Statistics of JGI genome assemblies (i.e., N50, number of genes and scaffolds, and genome size) were obtained from Mycocosm (mycocosm.jgi.doe.gov). Genome completeness with single-copy orthologues was calculated using BUSCO v3.0.2, with odb9 using default parameters85. Secretomes were predicted as described in Pellegrin et al.. We compared the different categories of secreted proteins (e.g., CAZymes, lipases, and proteases) according to their lifestyle. Note that the comparisons of genomes are based on analyses of haploid genomes. P values were estimated from nonparametric multiple comparisons based on the generalized Campbell and Skillings’ procedure with the function gao_cs in R package nparcomp86. Distributions with the mean of the total count and statistically significant ecological groups (lifestyles; P < 0.05) were determined. Genomic features (e.g., genome size and TE coverage) were statistically compared between fungal lifestyles based on the GLS procedure with the Brownian motion model for random evolution, using R package nlme with the function gls87. Output files generated were combined and visualized with a series of custom R scripts, Proteomic Information Navigated Genomic Outlook (PRINGO), incorporating R graphic packages ggplot2, ggtree, egg, and ggpubr88,89,90,91. The coverage of TEs in genomes was calculated and visualized, using a custom pipeline named Transposon Identification Nominative Genome Overview (TINGO)27.

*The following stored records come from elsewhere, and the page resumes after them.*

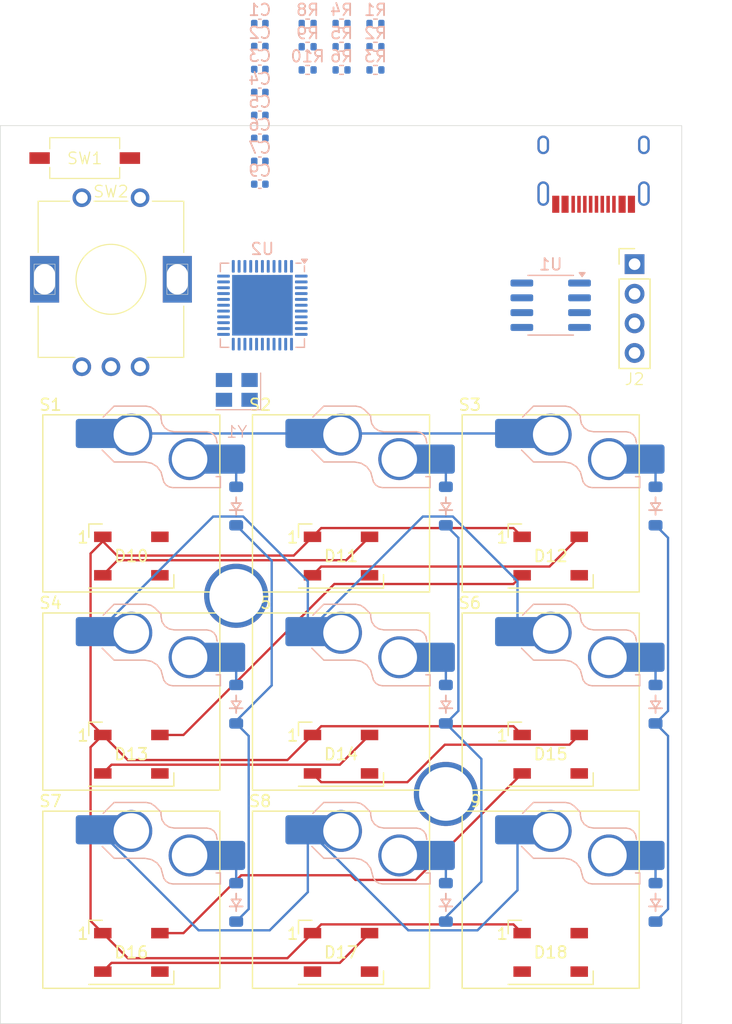
<source format=kicad_pcb>
(kicad_pcb
	(version 20240108)
	(generator "pcbnew")
	(generator_version "8.0")
	(general
		(thickness 1.6)
		(legacy_teardrops no)
	)
	(paper "A4")
	(layers
		(0 "F.Cu" signal)
		(31 "B.Cu" signal)
		(32 "B.Adhes" user "B.Adhesive")
		(33 "F.Adhes" user "F.Adhesive")
		(34 "B.Paste" user)
		(35 "F.Paste" user)
		(36 "B.SilkS" user "B.Silkscreen")
		(37 "F.SilkS" user "F.Silkscreen")
		(38 "B.Mask" user)
		(39 "F.Mask" user)
		(40 "Dwgs.User" user "User.Drawings")
		(41 "Cmts.User" user "User.Comments")
		(42 "Eco1.User" user "User.Eco1")
		(43 "Eco2.User" user "User.Eco2")
		(44 "Edge.Cuts" user)
		(45 "Margin" user)
		(46 "B.CrtYd" user "B.Courtyard")
		(47 "F.CrtYd" user "F.Courtyard")
		(48 "B.Fab" user)
		(49 "F.Fab" user)
		(50 "User.1" user)
		(51 "User.2" user)
		(52 "User.3" user)
		(53 "User.4" user)
		(54 "User.5" user)
		(55 "User.6" user)
		(56 "User.7" user)
		(57 "User.8" user)
		(58 "User.9" user)
	)
	(setup
		(pad_to_mask_clearance 0)
		(allow_soldermask_bridges_in_footprints no)
		(grid_origin 115.15 75.2)
		(pcbplotparams
			(layerselection 0x00010fc_ffffffff)
			(plot_on_all_layers_selection 0x0000000_00000000)
			(disableapertmacros no)
			(usegerberextensions no)
			(usegerberattributes yes)
			(usegerberadvancedattributes yes)
			(creategerberjobfile yes)
			(dashed_line_dash_ratio 12.000000)
			(dashed_line_gap_ratio 3.000000)
			(svgprecision 4)
			(plotframeref no)
			(viasonmask no)
			(mode 1)
			(useauxorigin no)
			(hpglpennumber 1)
			(hpglpenspeed 20)
			(hpglpendiameter 15.000000)
			(pdf_front_fp_property_popups yes)
			(pdf_back_fp_property_popups yes)
			(dxfpolygonmode yes)
			(dxfimperialunits yes)
			(dxfusepcbnewfont yes)
			(psnegative no)
			(psa4output no)
			(plotreference yes)
			(plotvalue yes)
			(plotfptext yes)
			(plotinvisibletext no)
			(sketchpadsonfab no)
			(subtractmaskfromsilk no)
			(outputformat 1)
			(mirror no)
			(drillshape 1)
			(scaleselection 1)
			(outputdirectory "")
		)
	)
	(net 0 "")
	(net 1 "VBUS")
	(net 2 "Net-(U2-UCAP)")
	(net 3 "Net-(U2-XTAL1)")
	(net 4 "Net-(U2-XTAL2)")
	(net 5 "RE A")
	(net 6 "RE B")
	(net 7 "Row 0")
	(net 8 "Net-(D1-A)")
	(net 9 "Row 1")
	(net 10 "Net-(D2-A)")
	(net 11 "Row 2")
	(net 12 "Net-(D3-A)")
	(net 13 "Net-(D4-A)")
	(net 14 "Net-(D5-A)")
	(net 15 "Net-(D6-A)")
	(net 16 "Net-(D7-A)")
	(net 17 "Net-(D8-A)")
	(net 18 "Net-(D9-A)")
	(net 19 "+5V")
	(net 20 "LED Input")
	(net 21 "Net-(D10-DOUT)")
	(net 22 "Net-(D11-DOUT)")
	(net 23 "Net-(D12-DOUT)")
	(net 24 "Net-(D13-DOUT)")
	(net 25 "Net-(D14-DOUT)")
	(net 26 "Net-(D15-DOUT)")
	(net 27 "Net-(D16-DOUT)")
	(net 28 "Net-(D17-DOUT)")
	(net 29 "unconnected-(D18-DOUT-Pad2)")
	(net 30 "Net-(J1-D--PadA7)")
	(net 31 "unconnected-(J1-SHIELD-PadS1)")
	(net 32 "unconnected-(J1-SHIELD-PadS1)_0")
	(net 33 "unconnected-(J1-SBU2-PadB8)")
	(net 34 "unconnected-(J1-SHIELD-PadS1)_1")
	(net 35 "unconnected-(J1-SHIELD-PadS1)_2")
	(net 36 "unconnected-(J1-SBU1-PadA8)")
	(net 37 "Net-(J1-CC1)")
	(net 38 "Net-(J1-D+-PadA6)")
	(net 39 "Net-(J1-CC2)")
	(net 40 "Display SDA")
	(net 41 "Display SCL")
	(net 42 "Net-(U2-~{RESET})")
	(net 43 "Net-(U2-D+)")
	(net 44 "D+")
	(net 45 "Net-(U2-D-)")
	(net 46 "D-")
	(net 47 "Net-(R6-Pad2)")
	(net 48 "Net-(R10-Pad2)")
	(net 49 "Column 0")
	(net 50 "Column 1")
	(net 51 "Column 2")
	(net 52 "RE Switch")
	(net 53 "unconnected-(U2-PB6-Pad30)")
	(net 54 "unconnected-(U2-PB4-Pad28)")
	(net 55 "unconnected-(U2-PB3-Pad11)")
	(net 56 "unconnected-(U2-PF0-Pad41)")
	(net 57 "unconnected-(U2-PF5-Pad38)")
	(net 58 "unconnected-(U2-PD5-Pad22)")
	(net 59 "unconnected-(U2-PD7-Pad27)")
	(net 60 "unconnected-(U2-PF1-Pad40)")
	(net 61 "unconnected-(U2-PC6-Pad31)")
	(net 62 "unconnected-(U2-PD6-Pad26)")
	(net 63 "unconnected-(U2-PF7-Pad36)")
	(net 64 "unconnected-(U2-PD0-Pad18)")
	(net 65 "unconnected-(U2-PD1-Pad19)")
	(net 66 "unconnected-(U2-PC7-Pad32)")
	(net 67 "unconnected-(U2-PB1-Pad9)")
	(net 68 "unconnected-(U2-PB0-Pad8)")
	(net 69 "unconnected-(U2-PB7-Pad12)")
	(net 70 "unconnected-(U2-PF6-Pad37)")
	(net 71 "unconnected-(U2-PD2-Pad20)")
	(net 72 "unconnected-(U2-~{HWB}{slash}PE2-Pad33)")
	(net 73 "unconnected-(U2-PD4-Pad25)")
	(net 74 "unconnected-(U2-PB5-Pad29)")
	(net 75 "unconnected-(U2-PE6-Pad1)")
	(net 76 "unconnected-(U2-PB2-Pad10)")
	(net 77 "unconnected-(U2-PD3-Pad21)")
	(net 78 "unconnected-(U2-AREF-Pad42)")
	(net 79 "unconnected-(U2-PF4-Pad39)")
	(net 80 "GND")
	(footprint "ScottoKeebs_Hotswap:Hotswap_Choc_V1_Plated_1.00u" (layer "F.Cu") (at 124.15 83.7))
	(footprint "ScottoKeebs_Hotswap:Hotswap_Choc_V1_Plated_1.00u" (layer "F.Cu") (at 160.15 83.7))
	(footprint "Display:SSD1306_LCD_Display_128x32" (layer "F.Cu") (at 150.19 75.725))
	(footprint "ScottoKeebs_Components:LED_WS2812B" (layer "F.Cu") (at 160.15 88.215625))
	(footprint "ScottoKeebs_Hotswap:Hotswap_Choc_V1_Plated_1.00u" (layer "F.Cu") (at 142.15 83.7))
	(footprint "Rotary_Encoder:RotaryEncoder_Bourns_PEC11R-4xxxF-Sxxxx" (layer "F.Cu") (at 122.4 74.975))
	(footprint "MountingHole:MountingHole_4.6mm" (layer "F.Cu") (at 151.15 113.795))
	(footprint "ScottoKeebs_Components:LED_WS2812B" (layer "F.Cu") (at 124.15 122.215625))
	(footprint "MountingHole:MountingHole_4.6mm" (layer "F.Cu") (at 133.15 96.795))
	(footprint "ScottoKeebs_Hotswap:Hotswap_Choc_V1_Plated_1.00u" (layer "F.Cu") (at 142.15 117.7))
	(footprint "ScottoKeebs_Hotswap:Hotswap_Choc_V1_Plated_1.00u" (layer "F.Cu") (at 160.15 117.7))
	(footprint "ScottoKeebs_Components:USB_C_HRO_TYPE-C-31-M-12" (layer "F.Cu") (at 163.83 53.9925 180))
	(footprint "ScottoKeebs_Components:LED_WS2812B" (layer "F.Cu") (at 142.15 105.215625))
	(footprint "Button_Switch_SMD:SW_Tactile_TSB008A2530A" (layer "F.Cu") (at 120.15 58.075))
	(footprint "ScottoKeebs_Hotswap:Hotswap_Choc_V1_Plated_1.00u" (layer "F.Cu") (at 142.15 100.7))
	(footprint "ScottoKeebs_Components:LED_WS2812B" (layer "F.Cu") (at 142.15 122.215625))
	(footprint "ScottoKeebs_Hotswap:Hotswap_Choc_V1_Plated_1.00u"
		(layer "F.Cu")
		(uuid "c52aa42a-ad01-48a5-85b3-b5ad96e1f6f2")
		(at 124.15 100.7)
		(descr "Choc keyswitch V1 CPG1350 V1 Hotswap Plated Keycap 1.00u")
		(tags "Choc Keyswitch Switch CPG1350 V1 Hotswap Plated Cutout Keycap 1.00u")
		(property "Reference" "S4"
			(at -6.94 -8.46 0)
			(layer "F.SilkS")
			(uuid "f3d169ff-e5ea-467d-aff2-14f3aabf45d0")
			(effects
				(font
					(size 1 1)
					(thickness 0.15)
				)
			)
		)
		(property "Value" "Keyswitch"
			(at 0 9 0)
			(layer "F.Fab")
			(uuid "402f16d2-9abc-49e9-a006-6d304b874e
... [292558 chars truncated]
</source>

We determined the proportion of variances in genomic features explained by fungal ecological groups, and phylogenetic distances of 61 and 51 species from Basidiomycota and Ascomycota, respectively. Phylogenetic trees were converted into evolutionary distances of species with R package ape92. Genomic features (i.e., TE coverage, genome size, and predicted secreted proteins) were converted into numerical distances for PERMANOVA according to the workflow using R package vegan93,94. Significantly different variables were examined (P value <0.05; PERMANOVA; variables ~ phylogeny + ecology). Significant differences among the fungal ecological groups were tested using pair-wise PERMANOVA with R package RVAideMemoire95.

Since the 5′ and 3′ LTR of LTR retrotransposons are identical upon insertion, we estimated their time since insertion using the number of substitutions that occur between the two LTRs as described in Castanera et al.96. The list of softwares and R packages is provided in Supplementary Dataset 15. 

Reporting summary

Further information on research design is available in the Nature Research Reporting Summary linked to this article.